When it comes to WiMAX, towers might not be the only deployment option, according to Richard Keith, who leads Motorola’s wireless broadband and strategy. Keith expects that carrier-owned microcells and picocells placed on buildings will be part of WiMAX networks in addition to towers.
“With 4G, most of the networks are higher frequency, and that means more opportunity for holes, and less opportunity to penetrate buildings,” says Keith, whom I spoke with in conjunction with this week’s WiMAX World conference. “At the same time, the business model works because you have a product in a micro- or picocell that you can monetize over a few hundred people.”
I’ve heard this before in relation to LTE rollouts from a few equipment vendors, but those rollouts would include personal base stations, called femtocells, as part of their deployments as well. Keith isn’t sure that makes sense just yet, given that with femtocells a carrier could only monetize them over one or two users. That means any femtocell would have to be cheap enough for a carrier to deploy for only a couple of people or cheap enough for a consumer to buy on their own.

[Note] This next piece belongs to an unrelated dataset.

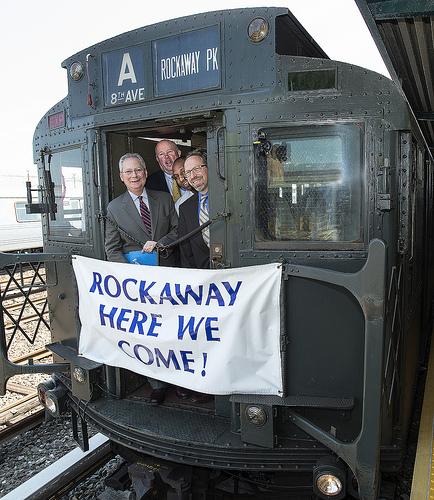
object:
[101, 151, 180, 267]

As for the success of WiMAX over 3G and 4G cellular technologies, Keith is waiting to see how open the carriers can become. He says if they try to keep their networks too buttoned down, it will be easier for consumers to gravitate toward WiMAX devices for a seamless broadband connection.
“It depends on how well carriers adapt to not being able to test every device running on their network. You have to accept transactions not knowing who subscribers are at the time.” Keith says. “That type of product approach is kind of chaotic, and we’ll see how carriers embrace it. If they do not, then we will move toward WiMAX.”
Openness is good, but if the devices aren’t there, then WiMAX doesn’t have a chance.